YOUR ASSIGNMENT: Every line of the material below needs to be copied exactly; omit the pictures.

SUPPLIED MATERIAL:

====

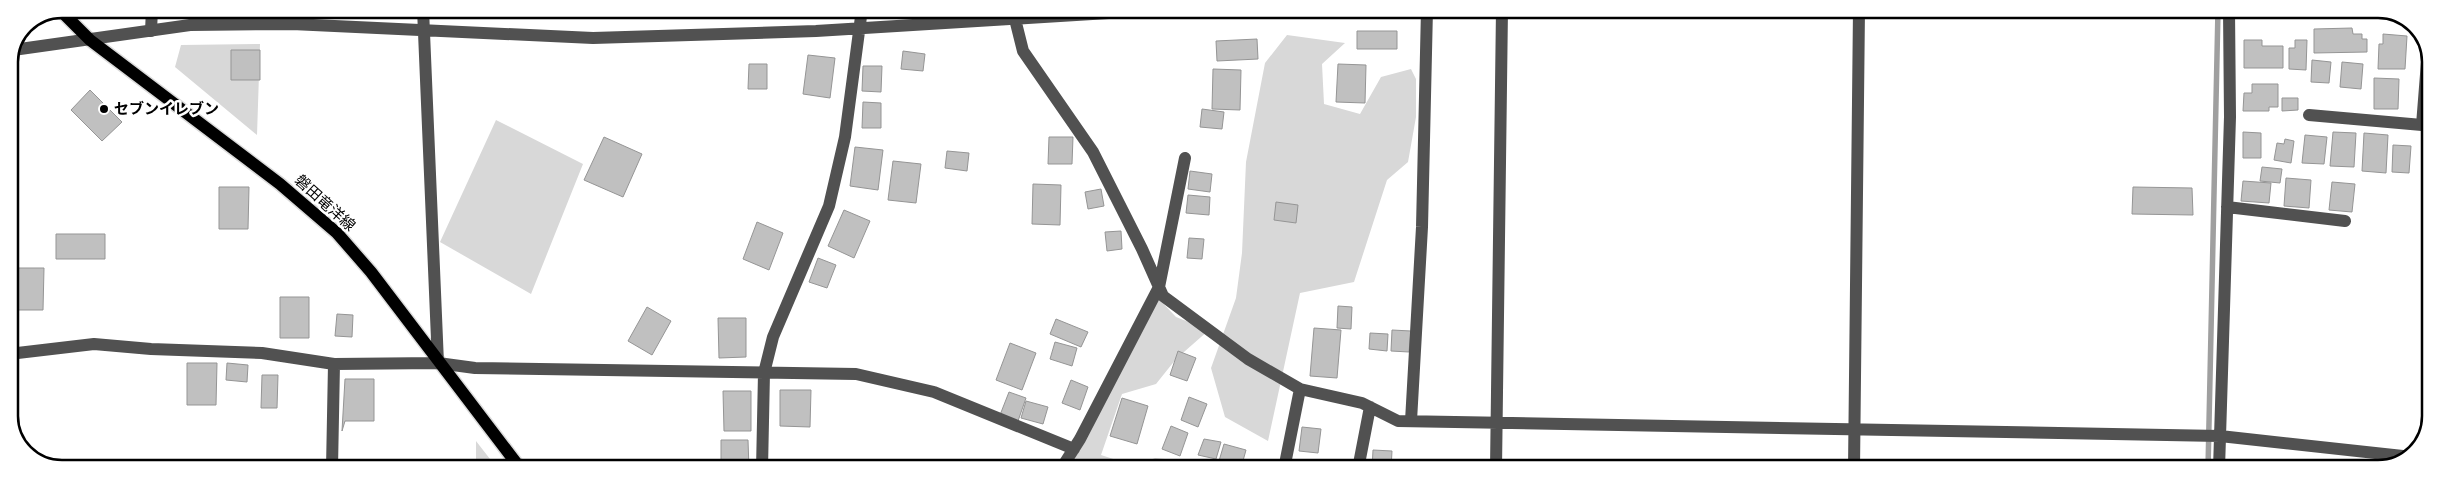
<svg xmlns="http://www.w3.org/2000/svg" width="2440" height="478" viewBox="0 0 2440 478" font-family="'Fira Sans','Noto Sans JP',sans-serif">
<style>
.green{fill:#d8d8d8}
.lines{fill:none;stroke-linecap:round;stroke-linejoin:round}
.stream{stroke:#9f9f9f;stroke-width:5.5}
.building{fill:#c0c0c0;stroke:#959595}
.major-casing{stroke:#dbdbdb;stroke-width:15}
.minor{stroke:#515151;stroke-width:12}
.major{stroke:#000;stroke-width:12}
.poi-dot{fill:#000;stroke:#fff;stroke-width:2}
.labels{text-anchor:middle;stroke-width:5;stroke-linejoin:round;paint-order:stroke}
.poi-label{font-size:15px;font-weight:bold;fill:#000;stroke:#fff;text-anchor:start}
.street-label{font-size:15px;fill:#000;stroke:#fff}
.rim{fill:none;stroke:#000;stroke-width:2.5}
</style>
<rect width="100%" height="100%" fill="#fff"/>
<path class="green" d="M1287,35L1345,43L1322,64L1324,104L1360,114L1381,77L1411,69L1416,79V117L1408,162L1387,180L1354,282L1300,293L1268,441L1225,417L1211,368L1236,298L1242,253L1246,162L1265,63Z
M260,44L257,135L175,67L181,45Z
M496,120L583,164L531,294L440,242Z
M1155,295L1176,317L1209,330L1176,359L1156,384L1122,394L1101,455L1135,466L1155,458L1176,460V469H1079L1074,465L1078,443Z
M476,441L497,468H476Z"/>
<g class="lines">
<path class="stream" d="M2208,469L2218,10"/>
</g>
<path class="building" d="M2352,28L2353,34H2362V39H2367V52L2314,53V29Z
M1357,31H1397V49H1357Z
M2383,34L2407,36L2405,69H2378L2379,44H2383Z
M1257,39L1258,59L1217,61L1216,41Z
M2244,40H2262V46H2283V68H2244Z
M2295,40H2307L2306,70L2289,69V48H2295Z
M231,50H260V80H231Z
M903,51L925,54L923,71L901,69Z
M808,55L835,58L830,98L803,94Z
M2312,60L2331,62L2329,83L2311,82Z
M2342,62L2363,64L2361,89L2340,87Z
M749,64H767V89H748Z
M1338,64L1366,65L1365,103L1336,102Z
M863,66H882L881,92L862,91Z
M1213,69L1241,70L1240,110L1212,109Z
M2374,78L2399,79L2398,109H2374Z
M2252,84H2278V107H2269V111H2243L2244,93H2252Z
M90,90L122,122L102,141L71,110Z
M2282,98H2298V110L2282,111Z
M863,102L881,103V128H862Z
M1202,109L1224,112L1222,129L1200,127Z
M2243,132L2261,133V158H2243Z
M2333,132L2356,133L2354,167L2330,166Z
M2364,133L2388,135L2386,173L2362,171Z
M2305,135L2327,137L2324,164L2302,163Z
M604,137L642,154L623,197L584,180Z
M1049,137H1073L1072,164H1048Z
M2285,139L2294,141L2291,163L2274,160L2277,143L2284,144Z
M2393,145L2411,146L2409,173L2392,172Z
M855,147L883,150L878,190L850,186Z
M947,151L969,153L967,171L945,168Z
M893,161L921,164L916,203L888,200Z
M2262,167L2282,169L2280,183L2260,181Z
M1190,171L1212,174L1210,192L1188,189Z
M2286,178L2311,180L2309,208L2284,206Z
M2243,181L2271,183L2269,203L2241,201Z
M2332,182L2355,184L2352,212L2329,210Z
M1033,184L1061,185L1060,225L1032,224Z
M219,187H249L248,229H219Z
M2133,187L2192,188L2193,215L2132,214Z
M1101,189L1104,206L1088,209L1085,192Z
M1188,195L1210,197L1209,215L1186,213Z
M1276,202L1298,205L1296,223L1274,220Z
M844,210L870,221L854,258L828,246Z
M757,222L783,233L769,270L743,259Z
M1121,231L1122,249L1107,251L1105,232Z
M56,234H105V259H56Z
M1189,238L1204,239L1202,259L1187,258Z
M818,258L836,265L827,288L809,282Z
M14,268H44L43,310H14Z
M280,297H309V338H280Z
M1338,306L1352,307L1351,329L1337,328Z
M647,307L671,321L652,355L628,341Z
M337,314L353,315L352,337L335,336Z
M718,318H746V357L719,358Z
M1056,319L1088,332L1081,347L1050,334Z
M1314,328L1341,330L1337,378L1310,376Z
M1392,330L1411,331L1409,352L1391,351Z
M1370,333L1388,334L1387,351L1369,349Z
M1055,342L1077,348L1072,366L1050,359Z
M1010,343L1036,353L1022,390L996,380Z
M1178,351L1196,358L1187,381L1170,375Z
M187,363H217L216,405H187Z
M227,363L248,365L247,382L226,380Z
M262,375H278L277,408H261Z
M345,379H374V421H345L342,431Z
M1071,380L1088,387L1080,410L1062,403Z
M780,390H811L810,427L780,426Z
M723,391H751V431H724Z
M1009,392L1026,398L1018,421L1000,415Z
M1189,397L1207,404L1198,427L1181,420Z
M1122,398L1148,406L1137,444L1110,436Z
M1026,401L1048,407L1043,424L1021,418Z
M1171,426L1188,433L1180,456L1162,449Z
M1302,427L1321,429L1318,453L1299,451Z
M1204,439L1221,442L1216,459L1198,455Z
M721,440H748L749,469H721Z
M1224,444L1246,450L1241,468L1219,461Z
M1373,450L1392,451L1391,469H1372Z
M1294,464L1309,466V469H1294Z
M1198,465L1211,469H1197Z"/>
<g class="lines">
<defs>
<path id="major" d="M60,10L90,40L280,184L337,233L371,272L520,468"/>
</defs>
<use href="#major" class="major-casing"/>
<path class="minor" d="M423,9L438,363
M1015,19L1023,51L1093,152L1142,249L1163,296L1248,359L1300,389L1362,403L1398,421L2220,436L2412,457
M151,31L152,9
M13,50L190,25L292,24L593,38L816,31L1141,11L1203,9
M2309,115L2422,125L2428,49
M2227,207L2345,221
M9,354L94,344L151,349L262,353L334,364L438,363L475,368L856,374L934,392L1074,449
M1411,421L1422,227L1427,9
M332,468L334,364
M762,469L764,373L773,337L829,206L845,137L862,9
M1061,469L1080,439L1159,287L1185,158
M1284,469L1300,389
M1358,469L1370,407
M1496,469L1502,9
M1854,469L1859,9
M2219,469L2230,117L2229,10"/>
<use href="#major" class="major"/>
</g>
<circle class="poi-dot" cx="104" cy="109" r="5"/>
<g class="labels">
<g class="poi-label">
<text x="114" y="114">セブンイレブン</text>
</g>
<g class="street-label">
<text transform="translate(325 203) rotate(42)" y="5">磐田竜洋線</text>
</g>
</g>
<path d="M0 0H2440V478H0ZM62 18H2378A44 44 0 0 1 2422 62V416A44 44 0 0 1 2378 460H62A44 44 0 0 1 18 416V62A44 44 0 0 1 62 18Z" fill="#fff" fill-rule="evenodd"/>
<path class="rim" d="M62 18H2378A44 44 0 0 1 2422 62V416A44 44 0 0 1 2378 460H62A44 44 0 0 1 18 416V62A44 44 0 0 1 62 18Z"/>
</svg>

====

REPLY:
<svg xmlns="http://www.w3.org/2000/svg" width="2440" height="478" viewBox="0 0 2440 478" font-family="'Fira Sans','Noto Sans JP',sans-serif">
<style>
.green{fill:#d8d8d8}
.lines{fill:none;stroke-linecap:round;stroke-linejoin:round}
.stream{stroke:#9f9f9f;stroke-width:5.5}
.building{fill:#c0c0c0;stroke:#959595}
.major-casing{stroke:#dbdbdb;stroke-width:15}
.minor{stroke:#515151;stroke-width:12}
.major{stroke:#000;stroke-width:12}
.poi-dot{fill:#000;stroke:#fff;stroke-width:2}
.labels{text-anchor:middle;stroke-width:5;stroke-linejoin:round;paint-order:stroke}
.poi-label{font-size:15px;font-weight:bold;fill:#000;stroke:#fff;text-anchor:start}
.street-label{font-size:15px;fill:#000;stroke:#fff}
.rim{fill:none;stroke:#000;stroke-width:2.5}
</style>
<rect width="100%" height="100%" fill="#fff"/>
<path class="green" d="M1287,35L1345,43L1322,64L1324,104L1360,114L1381,77L1411,69L1416,79V117L1408,162L1387,180L1354,282L1300,293L1268,441L1225,417L1211,368L1236,298L1242,253L1246,162L1265,63Z
M260,44L257,135L175,67L181,45Z
M496,120L583,164L531,294L440,242Z
M1155,295L1176,317L1209,330L1176,359L1156,384L1122,394L1101,455L1135,466L1155,458L1176,460V469H1079L1074,465L1078,443Z
M476,441L497,468H476Z"/>
<g class="lines">
<path class="stream" d="M2208,469L2218,10"/>
</g>
<path class="building" d="M2352,28L2353,34H2362V39H2367V52L2314,53V29Z
M1357,31H1397V49H1357Z
M2383,34L2407,36L2405,69H2378L2379,44H2383Z
M1257,39L1258,59L1217,61L1216,41Z
M2244,40H2262V46H2283V68H2244Z
M2295,40H2307L2306,70L2289,69V48H2295Z
M231,50H260V80H231Z
M903,51L925,54L923,71L901,69Z
M808,55L835,58L830,98L803,94Z
M2312,60L2331,62L2329,83L2311,82Z
M2342,62L2363,64L2361,89L2340,87Z
M749,64H767V89H748Z
M1338,64L1366,65L1365,103L1336,102Z
M863,66H882L881,92L862,91Z
M1213,69L1241,70L1240,110L1212,109Z
M2374,78L2399,79L2398,109H2374Z
M2252,84H2278V107H2269V111H2243L2244,93H2252Z
M90,90L122,122L102,141L71,110Z
M2282,98H2298V110L2282,111Z
M863,102L881,103V128H862Z
M1202,109L1224,112L1222,129L1200,127Z
M2243,132L2261,133V158H2243Z
M2333,132L2356,133L2354,167L2330,166Z
M2364,133L2388,135L2386,173L2362,171Z
M2305,135L2327,137L2324,164L2302,163Z
M604,137L642,154L623,197L584,180Z
M1049,137H1073L1072,164H1048Z
M2285,139L2294,141L2291,163L2274,160L2277,143L2284,144Z
M2393,145L2411,146L2409,173L2392,172Z
M855,147L883,150L878,190L850,186Z
M947,151L969,153L967,171L945,168Z
M893,161L921,164L916,203L888,200Z
M2262,167L2282,169L2280,183L2260,181Z
M1190,171L1212,174L1210,192L1188,189Z
M2286,178L2311,180L2309,208L2284,206Z
M2243,181L2271,183L2269,203L2241,201Z
M2332,182L2355,184L2352,212L2329,210Z
M1033,184L1061,185L1060,225L1032,224Z
M219,187H249L248,229H219Z
M2133,187L2192,188L2193,215L2132,214Z
M1101,189L1104,206L1088,209L1085,192Z
M1188,195L1210,197L1209,215L1186,213Z
M1276,202L1298,205L1296,223L1274,220Z
M844,210L870,221L854,258L828,246Z
M757,222L783,233L769,270L743,259Z
M1121,231L1122,249L1107,251L1105,232Z
M56,234H105V259H56Z
M1189,238L1204,239L1202,259L1187,258Z
M818,258L836,265L827,288L809,282Z
M14,268H44L43,310H14Z
M280,297H309V338H280Z
M1338,306L1352,307L1351,329L1337,328Z
M647,307L671,321L652,355L628,341Z
M337,314L353,315L352,337L335,336Z
M718,318H746V357L719,358Z
M1056,319L1088,332L1081,347L1050,334Z
M1314,328L1341,330L1337,378L1310,376Z
M1392,330L1411,331L1409,352L1391,351Z
M1370,333L1388,334L1387,351L1369,349Z
M1055,342L1077,348L1072,366L1050,359Z
M1010,343L1036,353L1022,390L996,380Z
M1178,351L1196,358L1187,381L1170,375Z
M187,363H217L216,405H187Z
M227,363L248,365L247,382L226,380Z
M262,375H278L277,408H261Z
M345,379H374V421H345L342,431Z
M1071,380L1088,387L1080,410L1062,403Z
M780,390H811L810,427L780,426Z
M723,391H751V431H724Z
M1009,392L1026,398L1018,421L1000,415Z
M1189,397L1207,404L1198,427L1181,420Z
M1122,398L1148,406L1137,444L1110,436Z
M1026,401L1048,407L1043,424L1021,418Z
M1171,426L1188,433L1180,456L1162,449Z
M1302,427L1321,429L1318,453L1299,451Z
M1204,439L1221,442L1216,459L1198,455Z
M721,440H748L749,469H721Z
M1224,444L1246,450L1241,468L1219,461Z
M1373,450L1392,451L1391,469H1372Z
M1294,464L1309,466V469H1294Z
M1198,465L1211,469H1197Z"/>
<g class="lines">
<defs>
<path id="major" d="M60,10L90,40L280,184L337,233L371,272L520,468"/>
</defs>
<use href="#major" class="major-casing"/>
<path class="minor" d="M423,9L438,363
M1015,19L1023,51L1093,152L1142,249L1163,296L1248,359L1300,389L1362,403L1398,421L2220,436L2412,457
M151,31L152,9
M13,50L190,25L292,24L593,38L816,31L1141,11L1203,9
M2309,115L2422,125L2428,49
M2227,207L2345,221
M9,354L94,344L151,349L262,353L334,364L438,363L475,368L856,374L934,392L1074,449
M1411,421L1422,227L1427,9
M332,468L334,364
M762,469L764,373L773,337L829,206L845,137L862,9
M1061,469L1080,439L1159,287L1185,158
M1284,469L1300,389
M1358,469L1370,407
M1496,469L1502,9
M1854,469L1859,9
M2219,469L2230,117L2229,10"/>
<use href="#major" class="major"/>
</g>
<circle class="poi-dot" cx="104" cy="109" r="5"/>
<g class="labels">
<g class="poi-label">
<text x="114" y="114">セブンイレブン</text>
</g>
<g class="street-label">
<text transform="translate(325 203) rotate(42)" y="5">磐田竜洋線</text>
</g>
</g>
<path d="M0 0H2440V478H0ZM62 18H2378A44 44 0 0 1 2422 62V416A44 44 0 0 1 2378 460H62A44 44 0 0 1 18 416V62A44 44 0 0 1 62 18Z" fill="#fff" fill-rule="evenodd"/>
<path class="rim" d="M62 18H2378A44 44 0 0 1 2422 62V416A44 44 0 0 1 2378 460H62A44 44 0 0 1 18 416V62A44 44 0 0 1 62 18Z"/>
</svg>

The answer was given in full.